According to Stokes' theorem, we need an oriented smooth surface $S$ whose boundary is a simple, closed, piecewise smooth curve $C=\partial S$. Is the theorem valid when the oriented smooth surface $S$ has a boundary that is a union of simple, closed, piecewise smooth curves $C_1,\ldots,C_n$?

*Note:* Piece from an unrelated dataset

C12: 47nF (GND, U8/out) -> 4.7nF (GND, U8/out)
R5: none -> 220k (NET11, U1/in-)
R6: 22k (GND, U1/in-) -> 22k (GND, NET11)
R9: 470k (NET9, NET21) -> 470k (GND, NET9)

Attempt. I believe the answer is yes. Let's, for example, take the part $$S=\{(x,y,z):z^2=x^2+y^2,~1\leqslant z\leqslant 2\}$$ of the standard cone $z^2=x^2+y^2$. Then $\partial S=C_1\cup C_2$, where $C_i$ is the flat disc of radius $i$. If $\vec{n}$ is the outer unit normal vector, then $C_1,\,C_2$ should be oriented anticlockwise and clockwise, respectively. Take: $$S'=\{(x,y,z):z^2=x^2+y^2,~0\leqslant z\leqslant 1\}.$$ Then we may apply Stokes' theorem on $S',\,S+S'$, whose boundaries are $C_1,\,C_2,$ respectively. Since $$\iint_{S+S'}= \iint_{S}+\iint_{S'}$$ we get: $$\iint_{S}=\iint_{S+S'}-\iint_{S'}=\oint_{C_2}-\oint_{C_1}.$$
By the same method, of $\textit{closing}$ the surface properly, we may derive in general the above claim.
Is the procedure correct?
Thanks in advance.
What you did is correct. It is true that Stokes' theorem is often proved just for disc like surfaces having a single closed boundary curve. But in fact this theorem is valid for any orientable surface $S$ with boundary $\partial S$, whereby the boundary is assumed to consist of finitely many piecewise smooth closed curves $C_i$. Orientable means that on $S$ can be defined a continuous unit normal $x\mapsto {\bf n}(x)$. For Stokes' formula to hold it is then further assumed that the $C_i$ are properly directed, namely such that near each point $x\in C_i$ the interior of $S$, when viewed from the tip of ${\bf n}(x)$, is to the left of the arrow ${\bf t}(x)$ marking the tangent direction of $C_i$ at $x$.